Réjouie par cette annonce, a-t-il poursuivi, la section syndicale a décidé de suivre avec attention tout le processus d’acquisition de la nouvelle flotte compte tenu du fait que les travailleurs de la Comanav, nostalgiques du passé glorieux de leur Compagnie, avaient repris l’espoir de voir leur société prospérer de nouveau.
 » Les informations sur la fourniture de nouveaux bateaux qui nous parvenaient entretenaient notre espoir », a-t-il déclaré.

« Mais, récemment, nous avons constaté un revirement de la situation qui nous pousse à nous confier à la presse afin de prendre à témoin l’opinion nationale et aussi de faire part de notre très grande préoccupation sur la diligence faite par nos autorités hiérarchiques », a-t-il ajouté.

En fait, la section syndicale, dira M. Sogoba, avait déjà pris note d’un contrat de fourniture d’une flotte de 3 bateaux par une compagnie de construction de droit chinois. « Ces bateaux correspondaient parfaitement à la vision de redimensionnement du marché de la Comanav ».

Le syndicat avait accueilli ce marché à bras ouverts en raison des assurances sociales qu’il donne aux travailleurs et liées directement aux conditions de travail, de vie ainsi que les conditions économiques de l’entreprise à travers la réduction de la durée de rotation, l’hygiène au travail, les outils technologiques comme l’échosondeur, le système GPS, etc.

Scandaleux retournement de veste

 » Malheureusement, nous avons aussi l’information que le ministère de l’Equipement et des Transports s’apprête à lancer un nouvel appel d’offres et par un autre mode passer le marché à l’Inacom. Nous ne savons pas exactement ce qui est reproché au premier fournisseur et au contrat de fourniture qui prend en compte l’impact social (formation du personnel, assistance technique, mécanique et de maintenance, transfert de technologies », a laissé entendre M. Sogoba.

Il faut dire que les Chinois avaient promis de fournir pour 2,6 milliards de F CFA 3 bateaux, dont 2 de marque FRP-26 de type VIP très rapides et dotés de chambres confortables, or le fournisseur malien réclame pour 2 bateaux déjà la somme de 3,15 milliards de F CFA, un montant qui dépasse l’enveloppe allouée à la Comanav.
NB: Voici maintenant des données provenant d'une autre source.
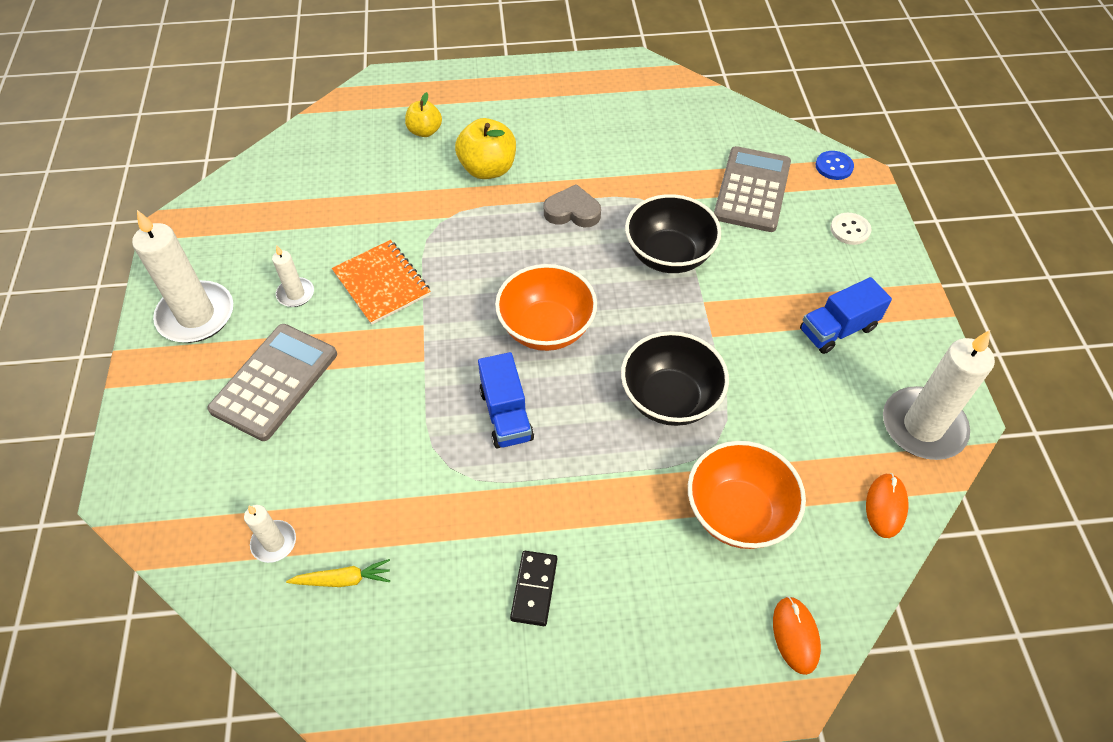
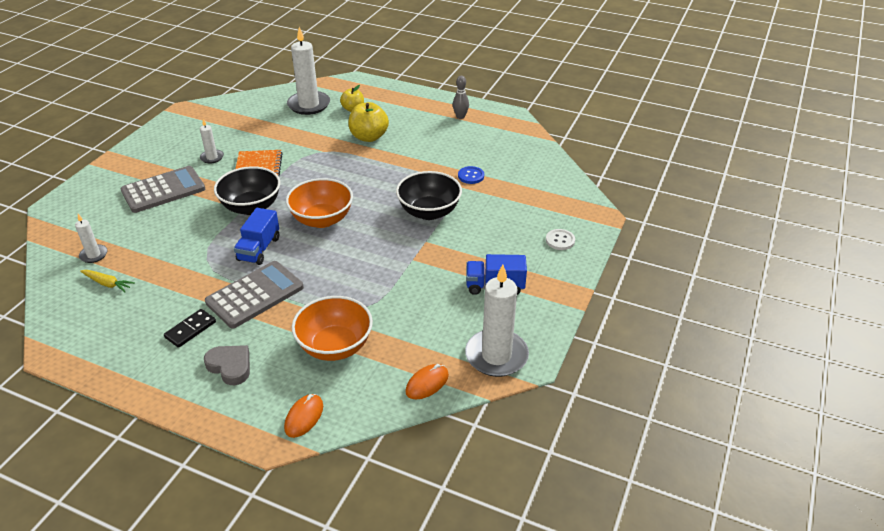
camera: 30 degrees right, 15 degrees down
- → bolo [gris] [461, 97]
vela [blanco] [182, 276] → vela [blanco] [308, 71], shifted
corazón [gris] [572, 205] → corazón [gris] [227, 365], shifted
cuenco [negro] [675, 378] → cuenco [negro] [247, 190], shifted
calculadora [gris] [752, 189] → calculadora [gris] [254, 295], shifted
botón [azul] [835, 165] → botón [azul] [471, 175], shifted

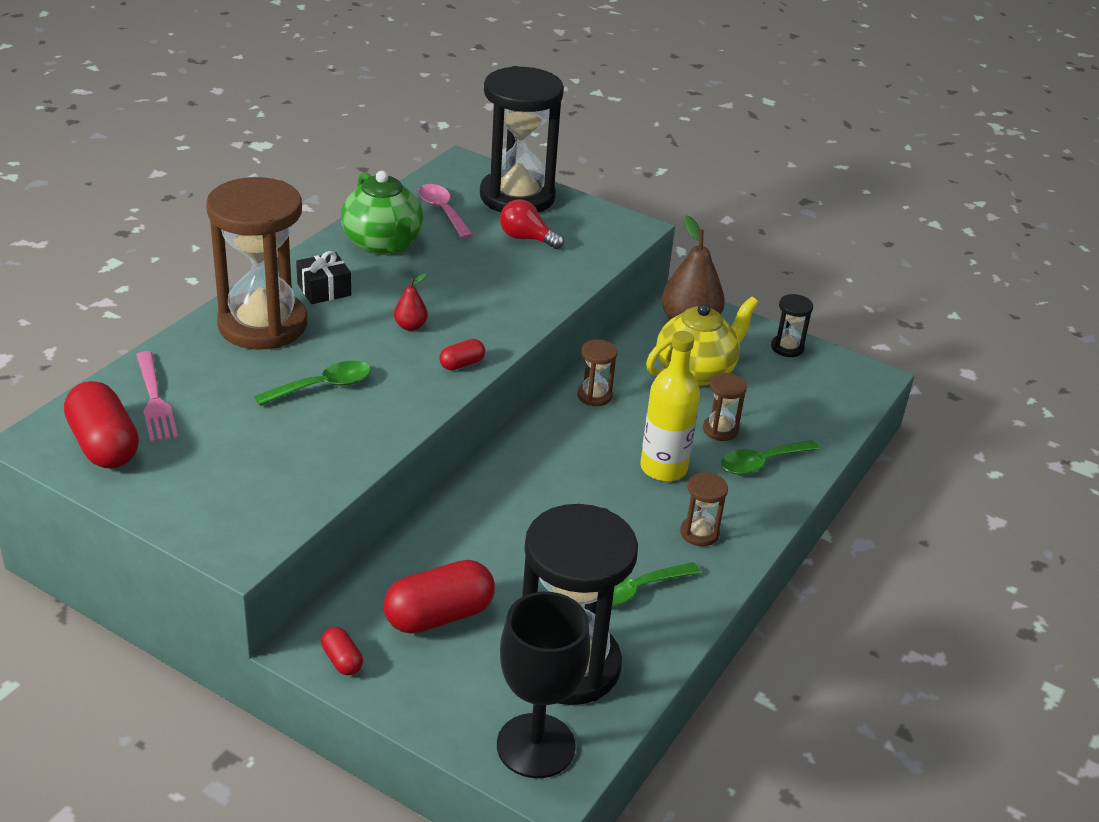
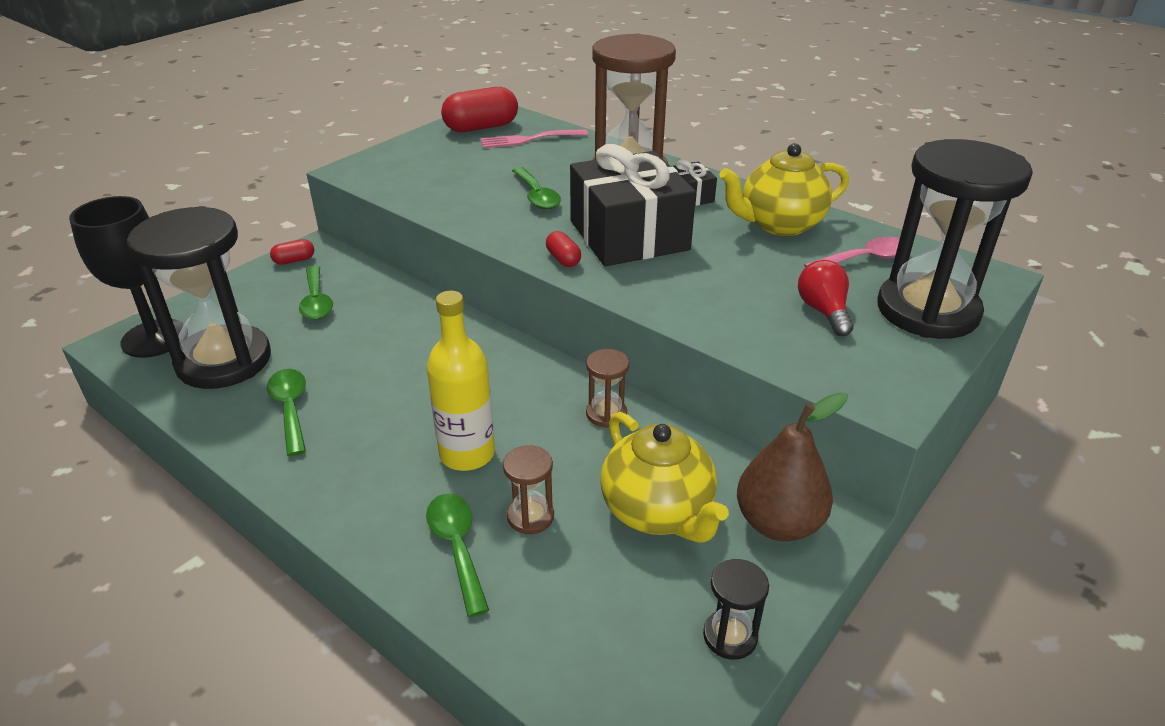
camera: 100 degrees right, 0 degrees up
reloj de arena [marrón] [704, 509] → -
cápsula [rojo] [439, 596] → cuchara [verde] [316, 293]
pera [rojo] [411, 302] → regalo [negro] [633, 205]
tetera [verde] [382, 213] → tetera [amarillo] [784, 189]
bombilla [rojo] [532, 224] → bombilla [rojo] [825, 298], 45 degrees counterclockwise

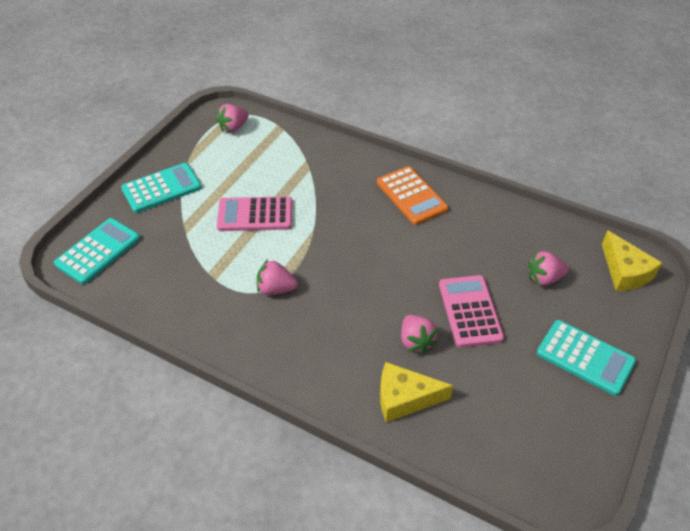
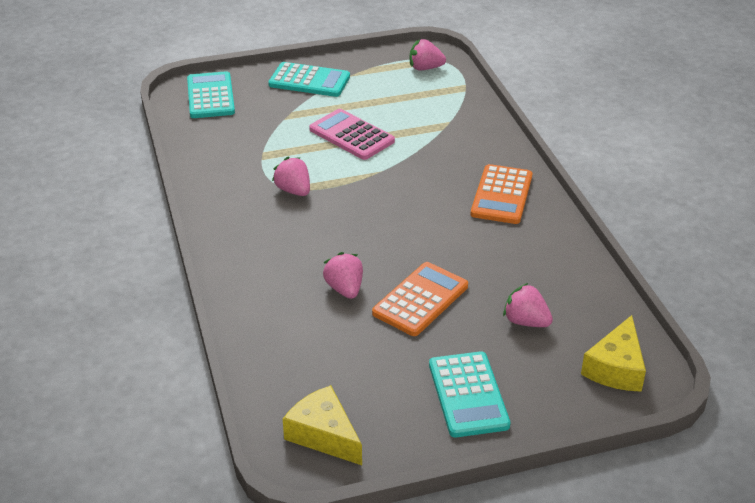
camera: 45 degrees right, 10 degrees down
queso [amarillo] [416, 392] → queso [amarillo] [322, 425], shifted
calculadora [rosa] [471, 311] → calculadora [naranja] [420, 299]
calculadora [turquesa] [97, 251] → calculadora [turquesa] [211, 94], 90 degrees counterclockwise
fresa [rosa] [419, 334] → fresa [rosa] [343, 275], 135 degrees clockwise

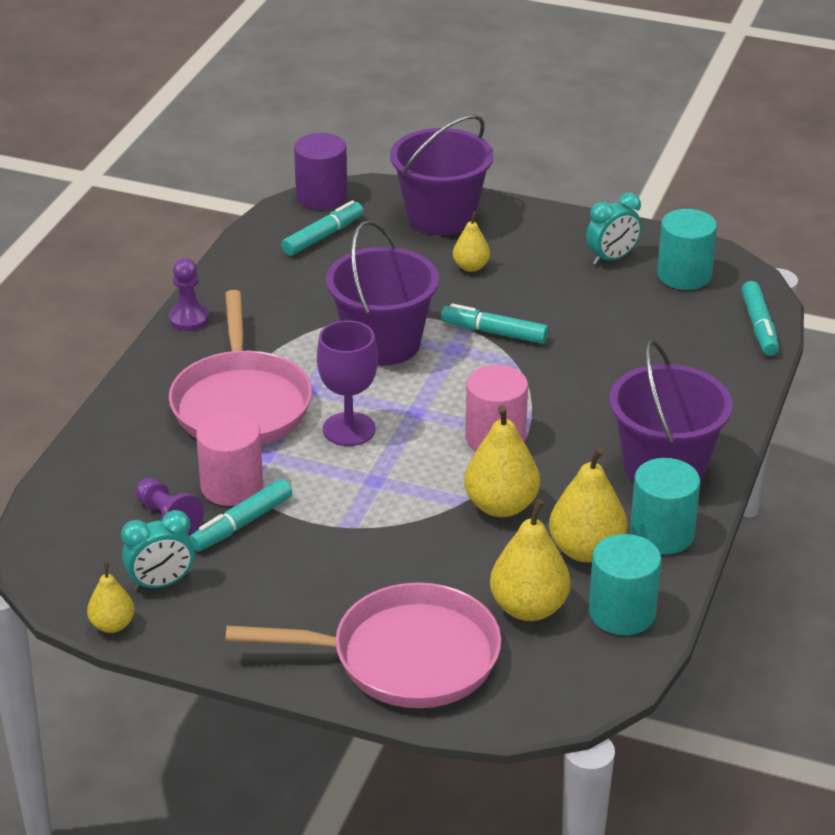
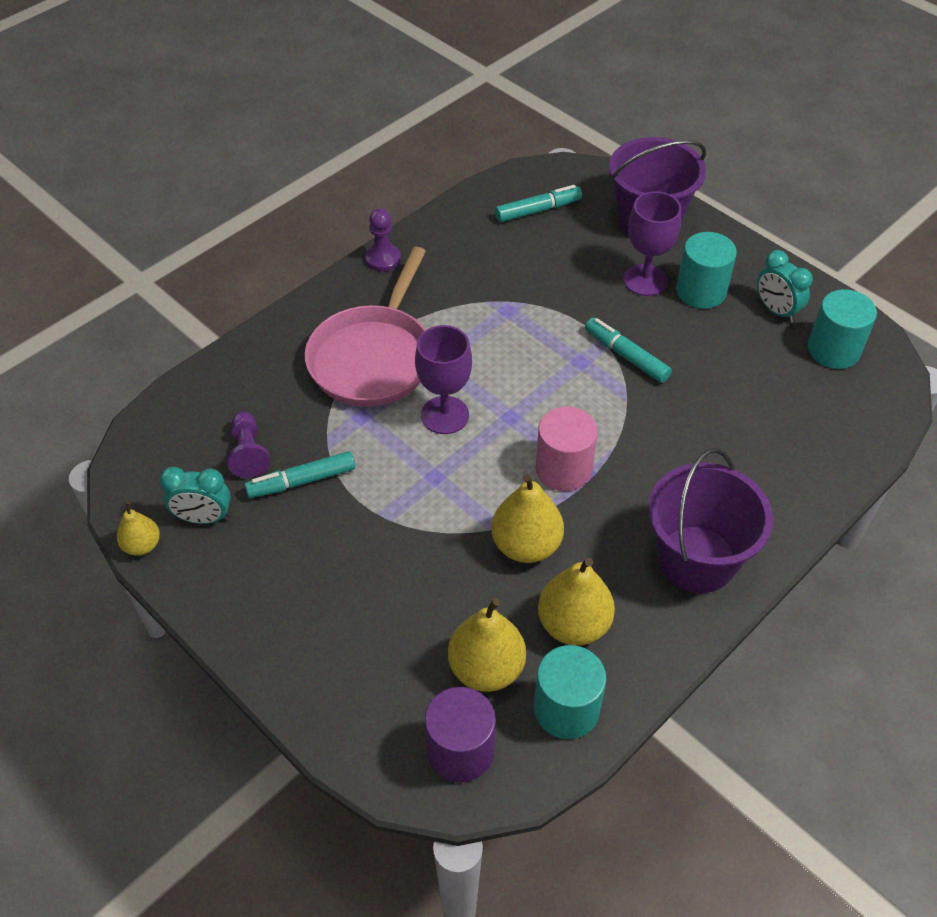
camera: 25 degrees right, 15 degrees up
cilindro [rosa] [229, 459] → -
sartén [rosa] [363, 645] → -
balde [morado] [382, 293] → -
rotulador [turquesa] [760, 318] → -
cilindro [morado] [321, 171] → cilindro [morado] [460, 735], shifted
cilindro [turquesa] [665, 506] → cilindro [turquesa] [706, 270], shifted
pera [amarillo] [471, 241] → copa [morado] [652, 243]
despertador [turquesa] [614, 228] → despertador [turquesa] [785, 286], 60 degrees clockwise

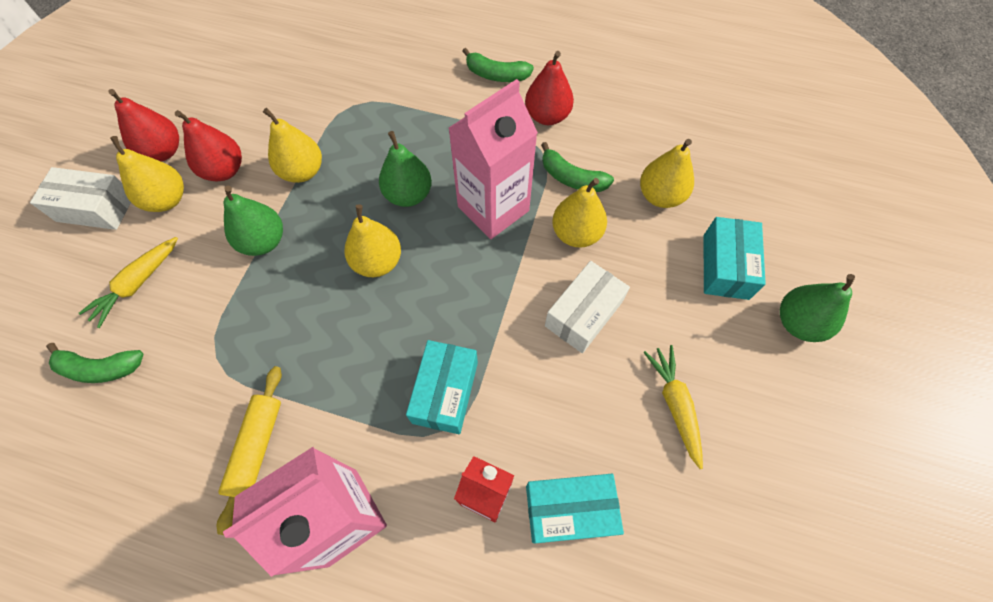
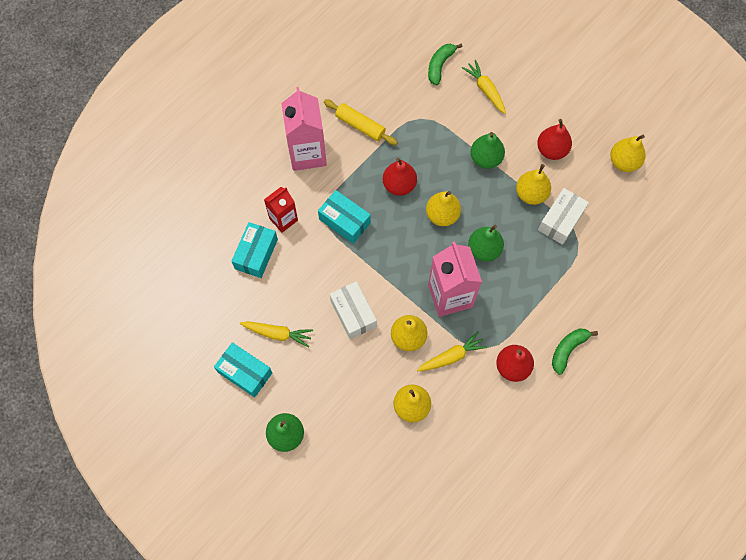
camera: 115 degrees right, 5 degrees up
caja [blanco] [80, 198] → caja [blanco] [563, 216], shifted
pera [rojo] [143, 125] → pera [rojo] [400, 177], shifted
pera [amarillo] [147, 174] → pera [amarillo] [628, 153], shifted
caja [turquesa] [735, 258] → caja [turquesa] [243, 370], shifted
plátano [verde] [577, 167] → zanahoria [amarillo] [452, 351]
De plus, pendant que les Chinois se proposaient de livrer les trois bateaux à la Comanav cette année à l’occasion de la célébration du cinquantenaire, l’Inacom ne peut les sortir de ses chantiers navals qu’entre 2011 et 2012. Avec les bateaux chinois, la Comanav pouvait réduire la durée de son trajet au grand bonheur de ses clients surtout ceux du Nord du Mali qui mettent 6 à 7 jours avant d’arriver à destination.

Pourquoi avec tous les avantages consentis par les Chinois, le ministère de l’Équipement et des Transports décide d’octroyer le marché à l’Inacom qui n’est même pas spécialisé dans la construction de bateaux et qui entend faire l’apprentissage sur le dos de la Comanav ? Qui du ministère de l’Equipement et des Transports ou de la direction générale de la Comanav est habilité à lancer ce marché ?

Toujours est-il que selon M. Sogoba, la construction et la fourniture de bateau demandent une technicité particulière ainsi qu’une spécificité absolue.

« Au Mali, seule la Comanav dispose des données fiables et suffisantes indispensables à la préparation d’un tel marché. Reprendre toute la procédure déjà effectuée marque une rupture dans le processus tendant à l’acquisition de la flotte suivant des caractéristiques suffisamment discutées”

Face à cette situation, la section syndicale exige la diligence du dossier conformément aux vœux de développement de la croissance économique du chef de l’État.

Il en appelle à l’implication personnelle du président ATT afin que le contrat de construction du bateau tel que conclu avec les partenaires chinois soit exécuté conformément aux clauses techniques.